- **Work required**: Take the lines below between the one holding "Figure 5. Trend" and the one holding "TABLE 3 The", inclusive, and copy them exactly. Add nothing.
╭─ Recorded data
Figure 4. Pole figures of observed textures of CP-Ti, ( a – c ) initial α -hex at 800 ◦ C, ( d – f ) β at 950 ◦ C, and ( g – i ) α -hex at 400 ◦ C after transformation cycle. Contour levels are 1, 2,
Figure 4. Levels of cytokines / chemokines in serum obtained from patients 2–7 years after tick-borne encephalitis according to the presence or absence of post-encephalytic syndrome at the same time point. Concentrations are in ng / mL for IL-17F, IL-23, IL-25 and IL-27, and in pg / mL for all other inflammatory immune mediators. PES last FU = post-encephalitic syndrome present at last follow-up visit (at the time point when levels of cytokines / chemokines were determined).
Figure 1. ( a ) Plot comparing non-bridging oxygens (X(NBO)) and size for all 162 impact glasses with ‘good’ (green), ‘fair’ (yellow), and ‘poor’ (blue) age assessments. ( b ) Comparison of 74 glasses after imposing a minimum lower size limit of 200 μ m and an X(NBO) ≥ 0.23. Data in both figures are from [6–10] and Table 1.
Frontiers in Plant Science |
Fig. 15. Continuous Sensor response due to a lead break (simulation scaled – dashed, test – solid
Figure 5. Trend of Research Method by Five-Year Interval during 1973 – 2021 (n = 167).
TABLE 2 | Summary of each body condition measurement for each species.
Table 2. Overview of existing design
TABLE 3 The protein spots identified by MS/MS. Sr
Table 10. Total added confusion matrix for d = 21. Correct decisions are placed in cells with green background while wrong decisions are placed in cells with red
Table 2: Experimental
╰─
- **Expected answer**:
Figure 5. Trend of Research Method by Five-Year Interval during 1973 – 2021 (n = 167).
TABLE 2 | Summary of each body condition measurement for each species.
Table 2. Overview of existing design
TABLE 3 The protein spots identified by MS/MS. Sr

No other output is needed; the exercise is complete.